Tom Parker was working alone three miles (4.8km) off the Devon coast when his fishing boat hit a wave and lurched to one side.
“I was pulling one of the ropes and I slipped and fell,” he says. “I had this really, really bad pain in my ankle. So much so, I couldn’t get up off the floor.”
He didn’t know it at the time, but Tom, 37, had broken his fibula and badly damaged his ankle ligaments.
He somehow hauled in his fishing gear and made it to hospital to get patched up, but months after the accident his wound just wouldn’t heal properly.
It was only after he turned up at an innovative clinic on the quayside in Brixham that he was put on strong antibiotics and told he needed a second operation.
“Without that service, I would have probably ended up with my leg turning septic and I’m not too sure what would have happened after that,” he says.
Under a 10-year plan, published last month, health officials said the NHS in England needed to undergo a radical shift, away from hospitals to community care, and away from treating sickness to preventing it in the first place.
There are already small-scale examples of that approach in action across the country.
So what can we learn from the Brixham model and how can the idea of targeted, local care be extended to treat millions more NHS patients?

On a clear summer morning a spare room in the trawler agent’s offices in Brixham harbour is quickly being converted into a temporary health clinic.
Blue screens are dragged across to split up the space: a makeshift reception at the front and then just enough room to cram in two GPs, a pharmacist, a physiotherapist, two nurses and someone organising prostate cancer tests.
There’s a steady line of port workers coming in, from buyers in the fish market next door to crews from the trawlers in the harbour.
“The skippers of the boats and the whole fishing community now know exactly where to find us,” says Dr James Gunning, the local NHS GP in charge of the clinic that day.
“They’re a community that fits into health inequalities, where a population either can’t access, or struggles to access, normal NHS services.”
Clinic staff start early in the morning, walking around the docks and coaxing workers off the boats with promises of free health screenings and physio.
“Fishermen don’t have nine-to-five jobs, they don’t have lunchtime where they can just pop off their fishing boat and to the GP’s office, and so it’s really important that we take those services to them,” says Sandra Welch, chief executive of the Seafarers Hospital Society, which runs the initiative along with another charity, the Fishermen’s Mission.
A pop-up Seafit clinic operates every three months in Brixham and at similar sites at ports across the UK, including Folkestone, Peterhead and Kirkeel in Northern Ireland.
Some services have started to expand and now offer skin cancer checks, mobile dental services and access to mental health counselling.

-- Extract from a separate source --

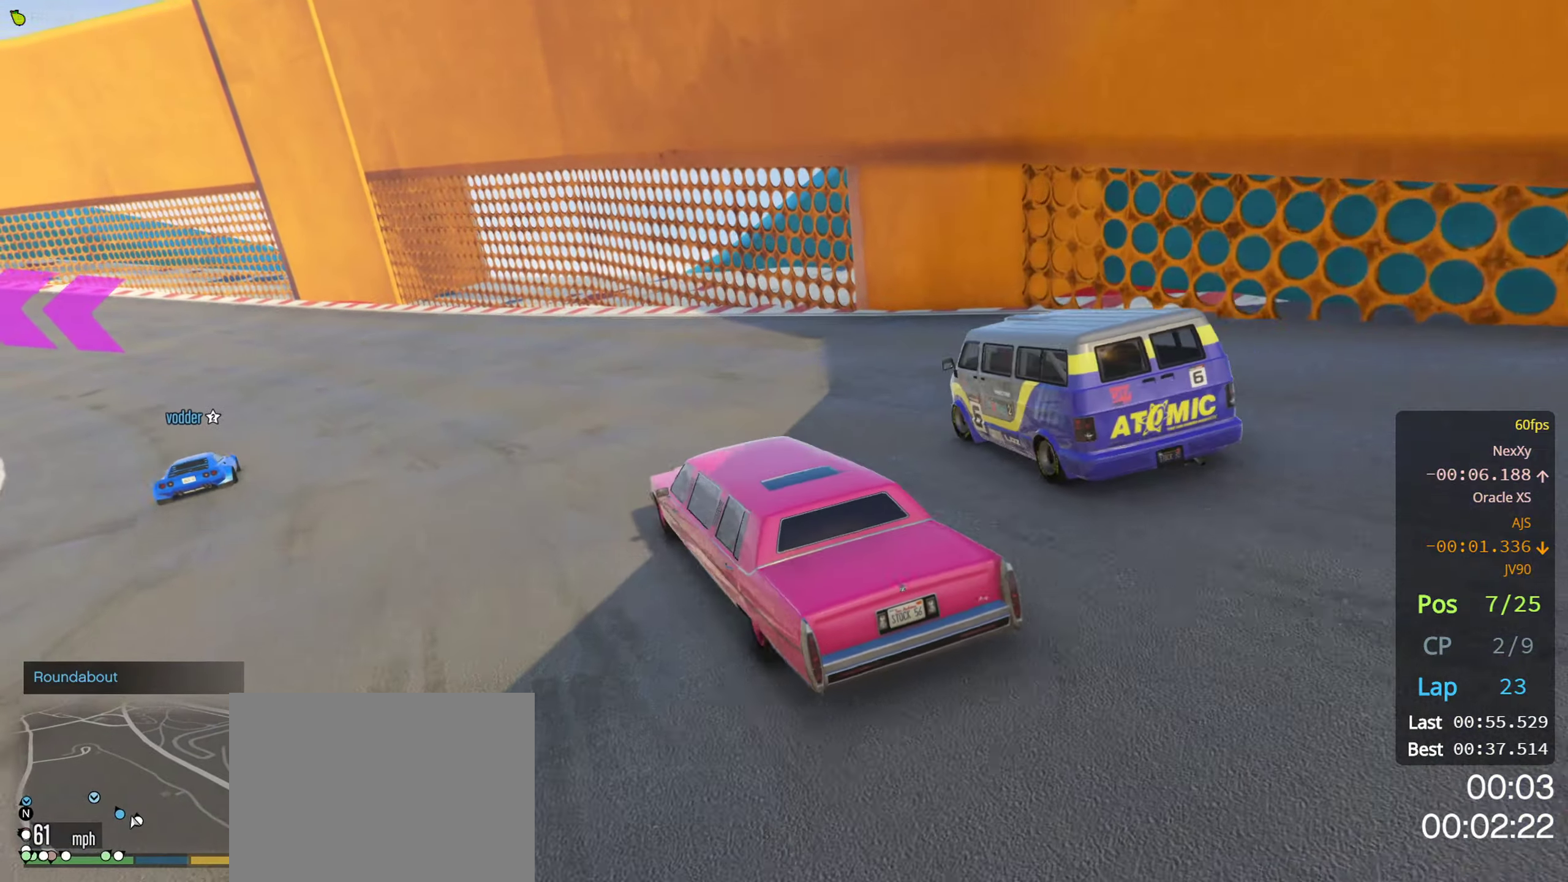
{"buttons": ["R2"], "left_stick": "center", "right_stick": "center", "events": [[50, "left_stick", "left"], [167, "left_stick", "center"]]}
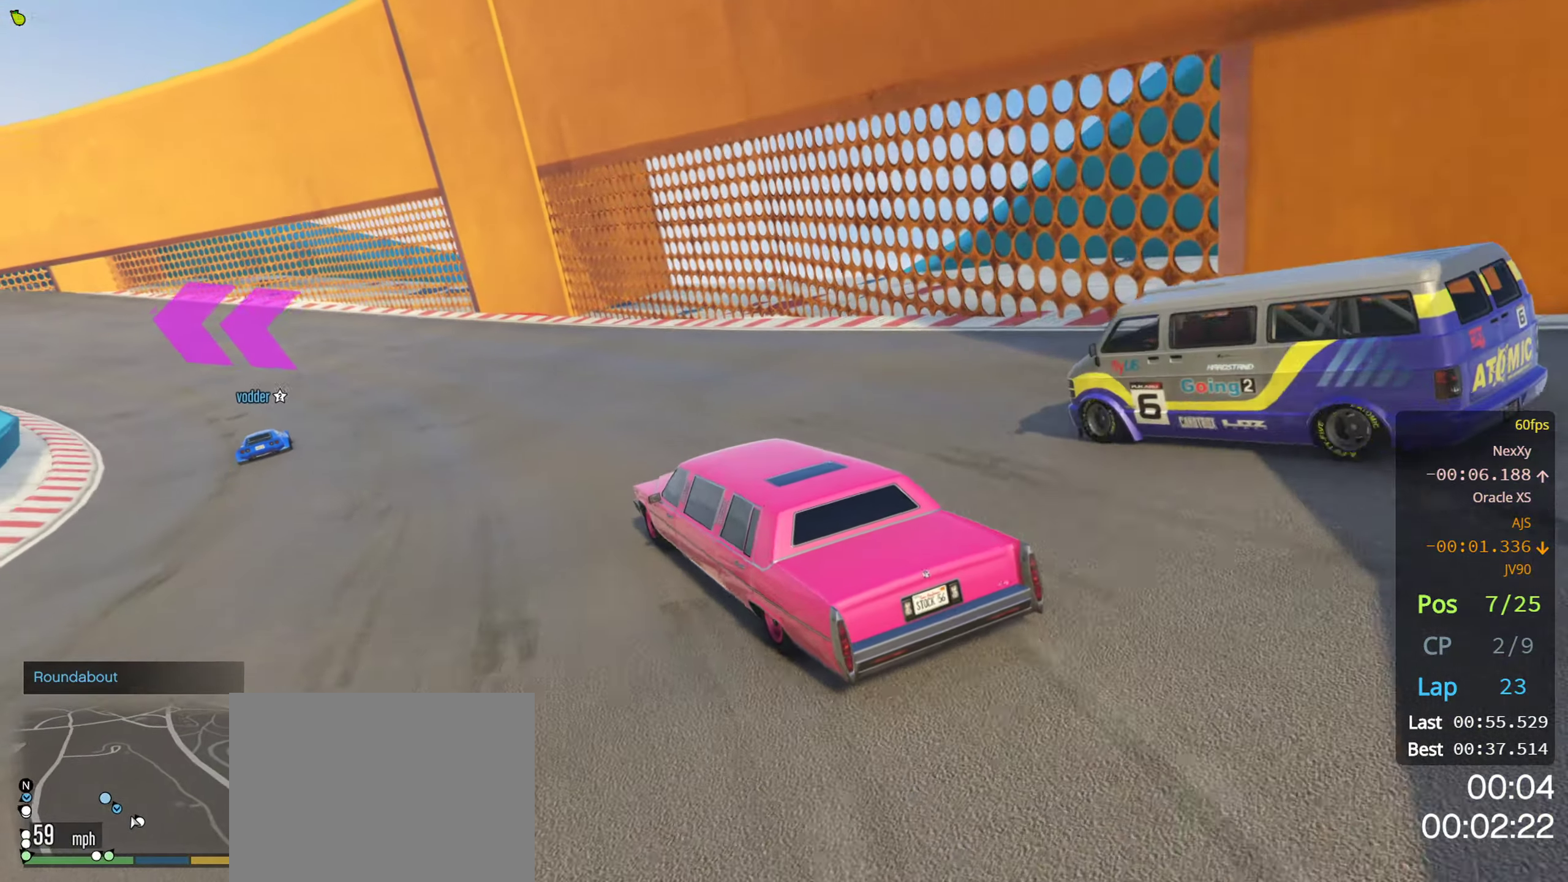
{"buttons": ["R2"], "left_stick": "center", "right_stick": "center", "events": [[167, "left_stick", "left"], [400, "left_stick", "center"]]}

In its 10-year plan the NHS accepts that those who live in coastal and rural areas are more likely to experience worse health outcomes and to die younger.
Seaside and coastal towns often have older populations with more complex health needs, while at the same time local NHS services can suffer from recruitment problems, leaving staffing gaps where they are needed most.
An analysis of hospital statistics by the BBC suggests NHS trusts in England treating coastal communities tend to have higher than average wait times for both emergency care and appointments booked in advance, like surgery.
The answer, according to NHS bosses and the Westminster government, is to shift as much treatment as possible out of those expensive hospitals.
Under the 10-year plan a network of 300 neighbourhood health centres will be opened across England, starting in areas with the lowest healthy life expectancy.
The sites, which should eventually be open 12 hours a day, six days a week, will be staffed by a mix of GPs, nurses, social care workers, pharmacists, mental health specialists and other medics.
The big idea, as with the Brixham fishermen’s clinic, is to better tailor health services to local communities, and offer people more checks and tests to stop them falling sick in the first place.
Much of this might feel very familiar.
Similar ambitions were set out by ministers in 2019, 2015 and even by the Blair government back in the early 2000s.
“Despite being the right aim, none of those truly delivered,” says Luisa Pettigrew, a GP and senior policy fellow at the Health Foundation think tank.
“Moving money out of hospitals and into community services is hard to do. You need the upfront investment and the results might not be visible for five or 10 years, in some cases longer.”
Healthcare unions have also questioned how the new centres will be staffed, saying doctors “must not be moved around like pieces on a chess board or made to work even harder”.

The medics working in Brixham though are convinced their local, preventative approach can benefit not just the fishing community but the wider health service.
“We’ve managed to find new diabetic patients who otherwise may have gone on to develop more serious disease,” says Dr Gunning.
“We’ve picked out others with cardiovascular disease, and those with high blood pressure. So we would certainly hope we can prevent more costly illness from developing.”
Rob Caunter, who finally retired from the fish market this year, is just finishing his radium treatment for prostate cancer.
The 66-year-old, who has a family history of the disease, was diagnosed after staff at the clinic convinced him to take a blood test.
“I was gobsmacked really because I didn’t think there was anything wrong with me,” he says.
“If I never went for the checks, I don’t think I would be here today. So it was a real godsend for them to come down to the quay.”